Mordred traversa son hall, et descendit les marches d'un large escalier, ses pas résonnant dans la gigantesque pièce. Son mantel en soie volait derrière lui, comme une cape. Mais ses autres vêtements lui tenaient au corps. Ils étaient en cuir, bien taillés, austères et droits. Il portait un large collier, en or et en bijoux, ainsi qu'un anneau, signes de son pouvoir politique, militaire et religieux. Il est vrai que depuis maintenant plusieurs années le Roi avait perdu beaucoup en grandeur et en prestige...

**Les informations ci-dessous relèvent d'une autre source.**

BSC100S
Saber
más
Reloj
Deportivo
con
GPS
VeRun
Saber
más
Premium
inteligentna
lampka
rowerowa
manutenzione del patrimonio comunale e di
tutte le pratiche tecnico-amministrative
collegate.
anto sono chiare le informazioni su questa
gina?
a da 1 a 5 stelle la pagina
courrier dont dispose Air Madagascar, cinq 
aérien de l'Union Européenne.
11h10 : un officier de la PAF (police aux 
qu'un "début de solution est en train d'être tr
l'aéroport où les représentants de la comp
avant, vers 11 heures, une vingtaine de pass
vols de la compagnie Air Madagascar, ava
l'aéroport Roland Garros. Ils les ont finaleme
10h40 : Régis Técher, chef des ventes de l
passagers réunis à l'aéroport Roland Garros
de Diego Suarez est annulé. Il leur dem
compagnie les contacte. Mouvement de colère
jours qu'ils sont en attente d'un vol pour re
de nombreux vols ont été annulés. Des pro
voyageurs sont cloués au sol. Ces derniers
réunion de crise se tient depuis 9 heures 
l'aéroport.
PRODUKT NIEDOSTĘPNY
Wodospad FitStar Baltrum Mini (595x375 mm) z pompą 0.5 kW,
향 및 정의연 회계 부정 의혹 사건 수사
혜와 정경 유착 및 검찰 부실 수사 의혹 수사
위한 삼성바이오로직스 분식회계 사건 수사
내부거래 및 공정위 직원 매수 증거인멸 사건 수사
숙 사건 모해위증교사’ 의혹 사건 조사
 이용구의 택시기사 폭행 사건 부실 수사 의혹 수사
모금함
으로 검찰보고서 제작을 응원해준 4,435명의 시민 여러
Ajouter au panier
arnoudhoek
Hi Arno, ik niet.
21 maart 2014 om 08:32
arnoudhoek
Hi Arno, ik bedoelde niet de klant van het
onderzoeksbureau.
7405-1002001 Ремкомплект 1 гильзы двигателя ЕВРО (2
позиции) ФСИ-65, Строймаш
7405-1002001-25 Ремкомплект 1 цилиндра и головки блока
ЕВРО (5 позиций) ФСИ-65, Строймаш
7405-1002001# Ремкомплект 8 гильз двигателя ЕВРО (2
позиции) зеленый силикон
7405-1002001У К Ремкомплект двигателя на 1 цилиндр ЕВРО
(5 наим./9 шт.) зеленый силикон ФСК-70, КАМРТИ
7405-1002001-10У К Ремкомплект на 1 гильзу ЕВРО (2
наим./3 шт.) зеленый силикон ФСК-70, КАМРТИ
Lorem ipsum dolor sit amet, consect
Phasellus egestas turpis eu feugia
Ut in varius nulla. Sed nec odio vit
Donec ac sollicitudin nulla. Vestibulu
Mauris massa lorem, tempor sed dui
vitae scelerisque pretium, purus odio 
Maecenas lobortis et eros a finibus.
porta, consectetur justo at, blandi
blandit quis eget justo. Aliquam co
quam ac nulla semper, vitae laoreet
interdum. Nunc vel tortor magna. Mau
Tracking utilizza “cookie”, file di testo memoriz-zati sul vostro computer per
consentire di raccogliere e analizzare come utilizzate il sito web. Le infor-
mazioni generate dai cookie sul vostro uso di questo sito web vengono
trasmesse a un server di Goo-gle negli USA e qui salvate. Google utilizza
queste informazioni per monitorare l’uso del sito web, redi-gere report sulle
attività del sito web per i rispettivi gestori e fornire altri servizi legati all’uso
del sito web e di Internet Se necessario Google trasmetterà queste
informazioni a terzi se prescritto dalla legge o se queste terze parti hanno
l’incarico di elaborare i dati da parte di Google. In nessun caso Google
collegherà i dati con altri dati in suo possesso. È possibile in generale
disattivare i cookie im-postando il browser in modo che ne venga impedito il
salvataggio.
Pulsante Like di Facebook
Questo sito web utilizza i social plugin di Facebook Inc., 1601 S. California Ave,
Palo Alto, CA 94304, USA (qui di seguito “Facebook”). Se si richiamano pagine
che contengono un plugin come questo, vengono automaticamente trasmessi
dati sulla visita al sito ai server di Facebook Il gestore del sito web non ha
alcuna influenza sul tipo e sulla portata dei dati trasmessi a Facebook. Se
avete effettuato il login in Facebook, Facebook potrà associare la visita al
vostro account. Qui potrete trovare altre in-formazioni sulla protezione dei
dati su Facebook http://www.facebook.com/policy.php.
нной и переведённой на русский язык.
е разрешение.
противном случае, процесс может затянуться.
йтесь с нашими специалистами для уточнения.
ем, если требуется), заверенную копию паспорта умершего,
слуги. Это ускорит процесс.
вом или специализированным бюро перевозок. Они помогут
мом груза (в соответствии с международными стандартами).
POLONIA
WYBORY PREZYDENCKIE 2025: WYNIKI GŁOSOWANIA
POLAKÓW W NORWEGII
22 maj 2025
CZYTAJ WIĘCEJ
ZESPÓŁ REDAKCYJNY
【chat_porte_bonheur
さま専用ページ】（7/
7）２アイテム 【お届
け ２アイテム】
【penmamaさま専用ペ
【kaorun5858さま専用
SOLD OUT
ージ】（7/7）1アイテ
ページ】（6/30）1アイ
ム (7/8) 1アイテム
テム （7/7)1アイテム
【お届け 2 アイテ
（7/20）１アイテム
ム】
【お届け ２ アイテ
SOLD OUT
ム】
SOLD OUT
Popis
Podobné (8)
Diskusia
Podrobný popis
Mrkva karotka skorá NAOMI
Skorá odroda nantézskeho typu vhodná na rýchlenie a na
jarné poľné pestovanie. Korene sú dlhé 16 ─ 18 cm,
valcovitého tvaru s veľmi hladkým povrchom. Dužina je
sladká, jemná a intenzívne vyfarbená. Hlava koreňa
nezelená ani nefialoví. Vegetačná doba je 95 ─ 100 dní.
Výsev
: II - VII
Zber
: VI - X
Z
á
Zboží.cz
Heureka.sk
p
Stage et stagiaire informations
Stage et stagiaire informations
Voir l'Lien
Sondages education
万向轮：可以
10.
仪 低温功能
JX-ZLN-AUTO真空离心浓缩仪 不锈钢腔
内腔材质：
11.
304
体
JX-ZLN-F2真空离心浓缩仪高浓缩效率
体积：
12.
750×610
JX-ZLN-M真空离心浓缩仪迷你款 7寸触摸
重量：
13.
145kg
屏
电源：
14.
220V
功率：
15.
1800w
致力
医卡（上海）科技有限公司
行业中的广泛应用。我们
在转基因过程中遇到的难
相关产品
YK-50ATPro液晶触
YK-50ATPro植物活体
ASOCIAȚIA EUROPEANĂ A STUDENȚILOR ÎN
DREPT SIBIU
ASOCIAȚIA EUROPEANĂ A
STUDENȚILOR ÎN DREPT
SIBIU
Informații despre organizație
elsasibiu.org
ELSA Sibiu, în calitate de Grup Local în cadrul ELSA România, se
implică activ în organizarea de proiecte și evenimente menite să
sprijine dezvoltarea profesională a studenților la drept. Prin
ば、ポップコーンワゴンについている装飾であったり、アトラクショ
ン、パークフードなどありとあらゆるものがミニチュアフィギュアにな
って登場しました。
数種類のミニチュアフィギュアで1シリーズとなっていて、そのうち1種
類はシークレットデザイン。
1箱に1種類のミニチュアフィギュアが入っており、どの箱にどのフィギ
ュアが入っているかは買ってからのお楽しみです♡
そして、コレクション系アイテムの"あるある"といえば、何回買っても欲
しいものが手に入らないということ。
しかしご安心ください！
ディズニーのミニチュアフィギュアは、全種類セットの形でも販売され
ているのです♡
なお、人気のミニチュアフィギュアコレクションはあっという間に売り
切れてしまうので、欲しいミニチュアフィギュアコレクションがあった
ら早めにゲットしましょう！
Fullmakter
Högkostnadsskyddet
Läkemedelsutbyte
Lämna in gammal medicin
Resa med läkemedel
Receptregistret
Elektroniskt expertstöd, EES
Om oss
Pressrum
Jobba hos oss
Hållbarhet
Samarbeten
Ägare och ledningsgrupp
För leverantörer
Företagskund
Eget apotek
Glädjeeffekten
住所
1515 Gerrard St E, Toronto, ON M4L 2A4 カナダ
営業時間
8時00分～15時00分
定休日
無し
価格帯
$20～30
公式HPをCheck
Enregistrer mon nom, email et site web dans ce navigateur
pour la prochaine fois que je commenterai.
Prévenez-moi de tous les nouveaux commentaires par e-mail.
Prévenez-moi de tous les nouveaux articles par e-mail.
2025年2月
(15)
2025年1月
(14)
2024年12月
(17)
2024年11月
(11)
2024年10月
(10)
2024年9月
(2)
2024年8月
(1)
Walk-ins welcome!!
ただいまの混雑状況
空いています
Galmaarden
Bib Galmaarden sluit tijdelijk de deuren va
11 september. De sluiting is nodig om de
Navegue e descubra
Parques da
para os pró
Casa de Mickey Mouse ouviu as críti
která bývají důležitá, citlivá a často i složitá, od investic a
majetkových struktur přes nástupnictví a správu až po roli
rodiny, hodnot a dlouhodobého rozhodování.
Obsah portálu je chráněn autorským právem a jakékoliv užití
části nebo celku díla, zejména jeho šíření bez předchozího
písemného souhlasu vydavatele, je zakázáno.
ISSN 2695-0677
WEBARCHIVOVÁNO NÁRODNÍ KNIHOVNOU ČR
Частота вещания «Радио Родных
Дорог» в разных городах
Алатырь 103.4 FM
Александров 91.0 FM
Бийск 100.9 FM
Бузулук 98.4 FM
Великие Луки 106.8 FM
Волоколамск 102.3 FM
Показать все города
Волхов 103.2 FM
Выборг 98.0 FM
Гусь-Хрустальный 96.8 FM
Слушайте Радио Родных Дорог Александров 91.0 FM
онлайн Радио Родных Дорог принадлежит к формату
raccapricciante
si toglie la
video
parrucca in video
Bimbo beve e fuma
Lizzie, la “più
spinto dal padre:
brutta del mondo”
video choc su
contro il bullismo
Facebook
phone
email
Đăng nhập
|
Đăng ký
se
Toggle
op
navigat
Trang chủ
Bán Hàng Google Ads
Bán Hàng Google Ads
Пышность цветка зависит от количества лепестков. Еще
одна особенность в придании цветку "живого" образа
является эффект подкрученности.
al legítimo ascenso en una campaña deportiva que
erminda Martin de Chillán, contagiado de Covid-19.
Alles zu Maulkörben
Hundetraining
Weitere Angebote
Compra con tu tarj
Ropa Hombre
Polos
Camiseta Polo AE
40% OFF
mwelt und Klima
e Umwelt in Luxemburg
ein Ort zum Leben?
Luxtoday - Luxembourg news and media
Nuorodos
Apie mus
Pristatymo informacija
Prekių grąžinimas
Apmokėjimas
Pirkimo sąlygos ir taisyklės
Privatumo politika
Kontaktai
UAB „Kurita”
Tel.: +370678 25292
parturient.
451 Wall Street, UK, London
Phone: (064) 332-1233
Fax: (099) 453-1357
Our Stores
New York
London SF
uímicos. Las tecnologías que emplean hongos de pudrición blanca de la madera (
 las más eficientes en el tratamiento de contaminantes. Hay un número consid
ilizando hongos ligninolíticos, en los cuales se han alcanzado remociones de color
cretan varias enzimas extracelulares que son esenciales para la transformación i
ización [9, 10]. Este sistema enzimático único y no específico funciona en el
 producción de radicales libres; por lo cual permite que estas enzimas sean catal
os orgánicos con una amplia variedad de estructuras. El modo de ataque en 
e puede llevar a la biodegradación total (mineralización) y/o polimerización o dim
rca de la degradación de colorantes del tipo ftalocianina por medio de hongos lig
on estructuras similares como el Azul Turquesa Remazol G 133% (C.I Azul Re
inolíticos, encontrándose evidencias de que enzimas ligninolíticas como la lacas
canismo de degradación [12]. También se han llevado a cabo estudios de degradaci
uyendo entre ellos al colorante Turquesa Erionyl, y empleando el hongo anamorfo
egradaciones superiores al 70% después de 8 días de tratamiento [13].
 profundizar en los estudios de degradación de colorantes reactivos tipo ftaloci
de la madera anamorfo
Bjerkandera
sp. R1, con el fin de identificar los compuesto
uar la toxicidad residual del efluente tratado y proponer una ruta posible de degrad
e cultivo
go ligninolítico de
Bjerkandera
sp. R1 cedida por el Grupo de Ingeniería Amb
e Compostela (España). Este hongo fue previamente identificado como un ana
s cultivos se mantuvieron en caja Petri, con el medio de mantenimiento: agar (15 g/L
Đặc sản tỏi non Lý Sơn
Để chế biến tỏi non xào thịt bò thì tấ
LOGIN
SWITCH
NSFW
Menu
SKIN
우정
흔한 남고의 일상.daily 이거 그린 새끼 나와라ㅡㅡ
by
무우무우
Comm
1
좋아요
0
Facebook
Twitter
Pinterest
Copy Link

Il s'approcha d'une chambre. Deux hommes postés en faction devant lui ouvrirent. Non pas des brutes de sergents en côtes de mailles, mais des gentilshommes en uniformes, une épée courte à la ceinture. Mordred pénétra à l'intérieur. C'était en quelque sorte la « salle du duc ». Son bureau, son office. Une large salle, rectangulaire, froide, sombre, chauffée par un feu de cheminée et uniquement illuminée par de larges vitres derrière lesquelles on avait placé des vitres en fer. Il y avait, sur le mur en pierre, un tableau représentant la victoire d'Imry de Castellanne sur les infâmes Töters lors de la Croisade en Longuejarrie, ainsi qu'une armure en plate ayant appartenu à son neveu. Point d'autre décoration.

- Ah. Mon frère.

Il aurait dû prendre une voix cordiale et amicale. Mais ses mots sortirent froids et monotones.
Yvain, comte de Pélengrin, s'était redressé et avait un peu voûté le dos devant son frère.

- Sire.
- Voyons, Yvain.
- Pardon. Mon frère.


Alors que Mordred s'approcha du bout de la table, prêt à prendre sa place habituelle, celle du chef, il eut tôt fait de voir d'autres personnes, en bout de pièce, qui toutes courbèrent rapidement le dos. Il les reconnus toutes.
Son deuxième fils, Arnault, qui lui faisait un sourire en coin. Sylvain, le fils d'Yvain, qui avait la mine froide et fermée. Martial Destouches, qui fermait les yeux et s'appliquait dans sa révérence, comme s'il s'agissait d'un exercice audacieux. Guyard de Hautecour, qui pour une fois ne portait pas de pièces d'armures. Et Maël d'Isiel, qui avait ce visage, cette mine... Il souriait mais ses yeux ne souriaient pas avec lui.
Pas une femme n'était présente dans la salle. D'ailleurs, de toute l'histoire des Cimes, jamais aucune femme n'avait été admise près du Duc lorsqu'il dirige. S'il devait être conseillé par une femme, c'était par des murmures, en privé, le plus souvent dans l'intimité d'une chambre à coucher ;

- Messires.
Sire Sylvain. Vous êtes parmi nous. Cela doit bien faire... Dix-huit mois, que nous ne sommes point déjà vus ?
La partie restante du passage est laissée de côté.